The key recommendations include removing the 14 per cent excise duty to make CNG a more attractive fuel option and also lowering GST on CNG vehicles to 5 per cent to bring them on par with electric vehicles to accelerate adoption.

The recommendations favour maintaining a competitive price difference between CNG and petrol so that consumers are encouraged to switch to the green fuel.

The tax relief on natural gas is anticipated to impact roughly 1.9 crore households and 38.41 lakh potential users.

These proposals aim to address the currently high taxes, such as the 14 per cent excise duty and state VAT, which have made CNG less competitive in certain regions, particularly in the southern states.

Meanwhile, the government has also been encouraging households to switch to piped natural gas (PNG) from LPG as the West Asia crisis has disrupted supply chains. The expansion of piped natural gas (PNG) has gained momentum, with about 4.58 lakh new PNG connections being gasified and about 5.1 lakh additional customers registering for new connections since March this year.

Till April 15, about 35,000 PNG consumers have surrendered their LPG connections via MYPNGD.in website. States have been advised to facilitate new PNG connections for domestic and commercial consumers.

The government is encouraging natural gas adoption through synergy between the PNGRB and states as part of India’s transition toward a cleaner and more sustainable energy future. As part of the strategy to increase the share of natural gas in the country’s energy mix, the expansion of the City Gas Distribution (CGD) network through Piped Natural Gas (PNG) connections has emerged as one of the key performing areas.

Spearheaded by entities authorised by the PNGRB, the CGD network now spans 307 geographical areas (GAs), covering nearly 100 per cent of the country’s geographical area except islands, touching around 784 districts across 34 states and Union Territories.
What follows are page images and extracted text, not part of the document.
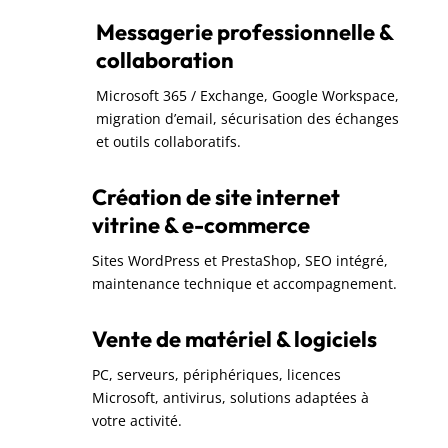
Messagerie professionnelle &
collaboration
Microsoft 365 / Exchange, Google Workspace,
migration d’email, sécurisation des échanges
et outils collaboratifs.
Création de site internet
vitrine & e-commerce
Sites WordPress et PrestaShop, SEO intégré,
maintenance technique et accompagnement.
Vente de matériel & logiciels
PC, serveurs, périphériques, licences
Microsoft, antivirus, solutions adaptées à
votre activité.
The government has undertaken a series of policy and regulatory measures to catalyse growth in this sector.

These measures range from allocating administered price domestic gas and easing supply mechanisms to mandating PNG provisions in government and defence residential complexes, granting Public Utility status to CGD projects, and directing the CPWD and the NBCC to include PNG provisions in all government residential complexes.